We can expect a doubling of cases every six days, according to several epidemiological studies. Confirmed cases may appear to rise faster (or slower) in the short term as diagnostic capabilities are ramped up (or not), but this is how fast we can expect actual new cases to rise in the absence of substantial mitigation measures.
That means we are looking at about 1 million U.S. cases by the end of April; 2 million by May 7; 4 million by May 13; and so on.
Yascha Mounk/Atlantic:
The Extraordinary Decisions Facing Italian Doctors
There are now simply too many patients for each one of them to receive adequate care.
The principle they settle upon is utilitarian. “Informed by the principle of maximizing benefits for the largest number,” they suggest that “the allocation criteria need to guarantee that those patients with the highest chance of therapeutic success will retain access to intensive care.”
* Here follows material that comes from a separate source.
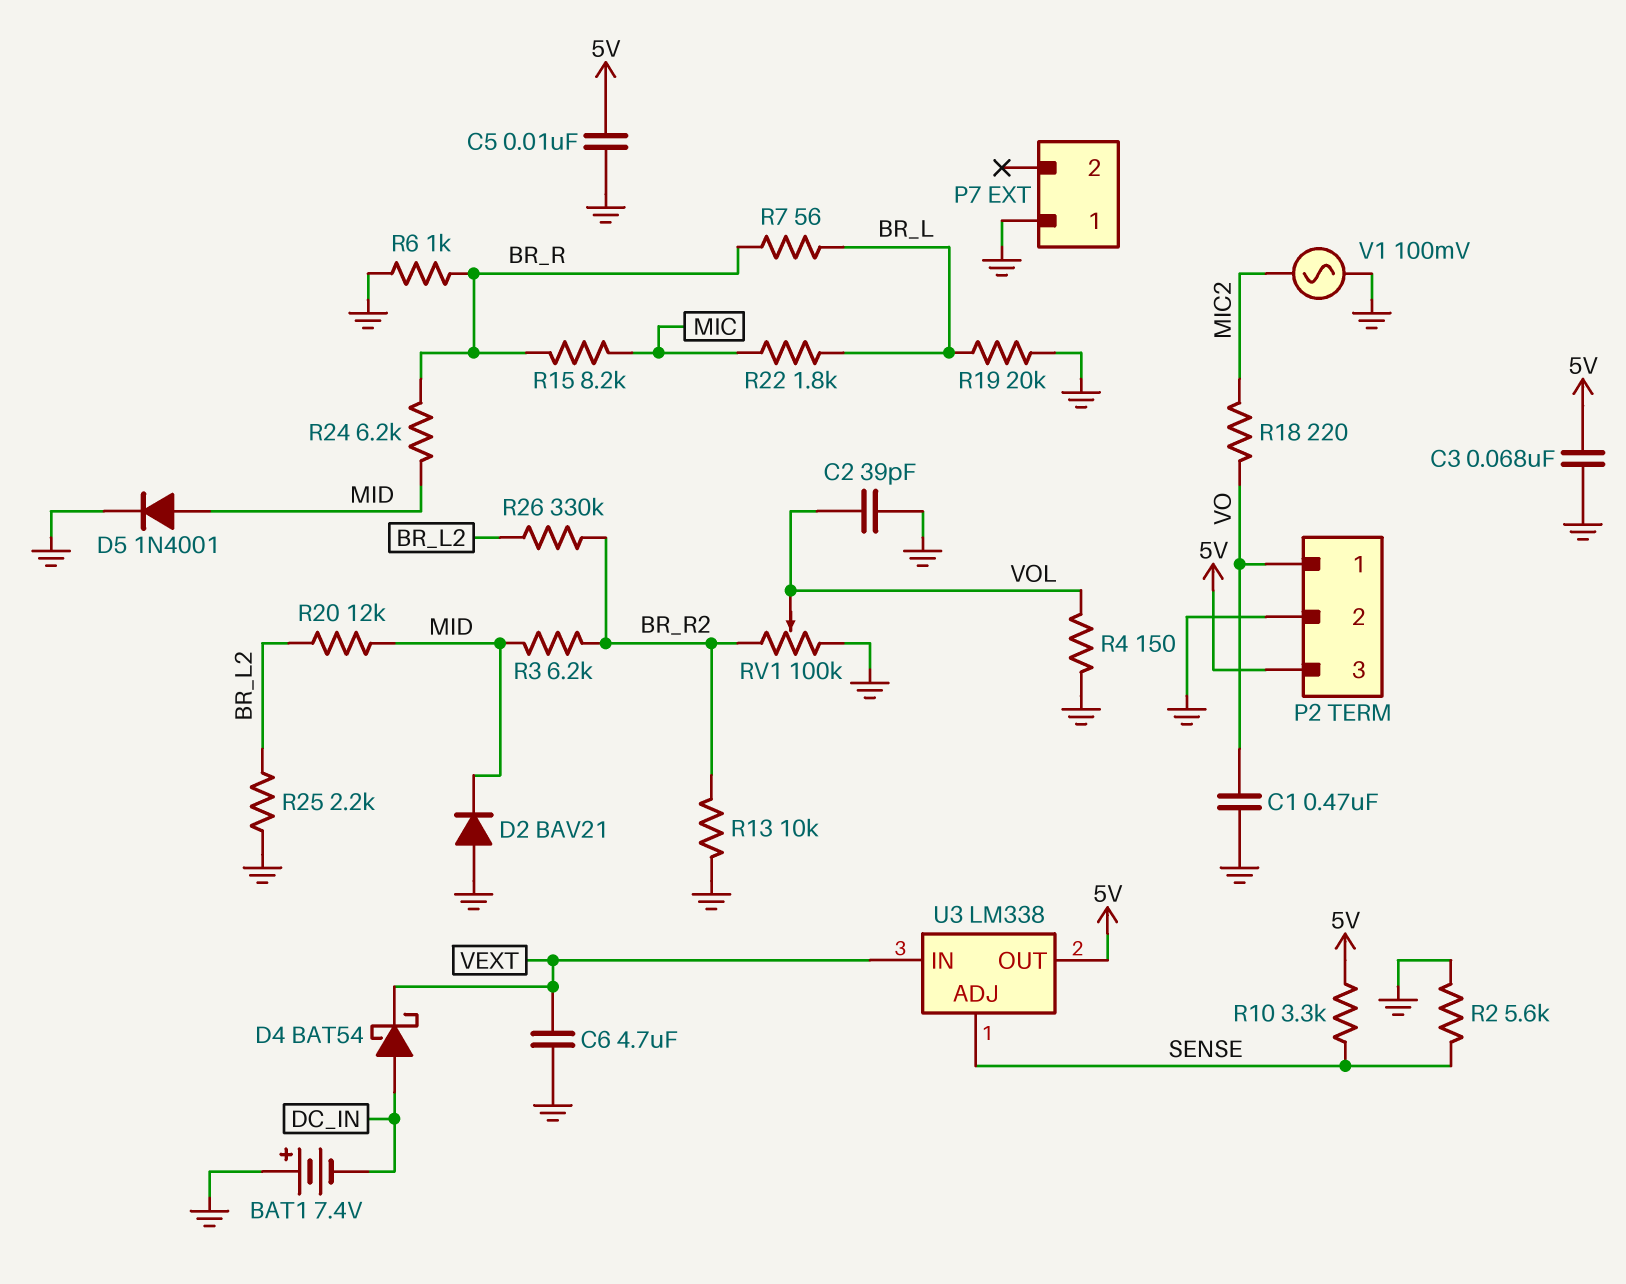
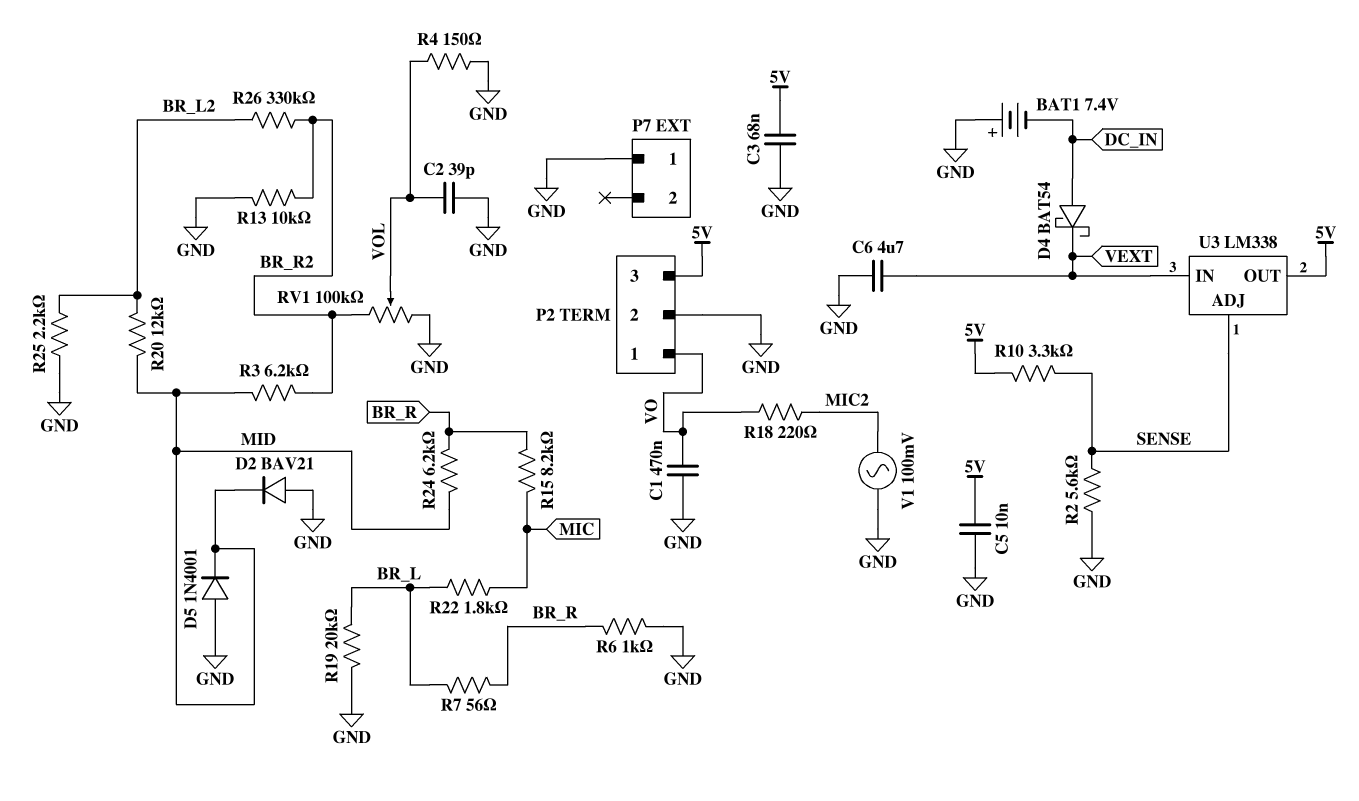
D5: diode 1N4001 (A MID, K GND) -> diode 1N4001 (A GND, K MID)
The authors, who are medical doctors, then deduce a set of concrete recommendations for how to manage these impossible choices, including this: “It may become necessary to establish an age limit for access to intensive care.”
Those who are too old to have a high likelihood of recovery, or who have too low a number of “life-years” left even if they should survive, would be left to die. This sounds cruel, but the alternative, the document argues, is no better. “In case of a total saturation of resources, maintaining the criterion of ‘first come, first served’ would amount to a decision to exclude late-arriving patients from access to intensive care.”
In addition to age, doctors and nurses are also advised to take a patient’s overall state of health into account: “The presence of comorbidities needs to be carefully evaluated.”
Take this seriously. Do what you need to do. Shut it down.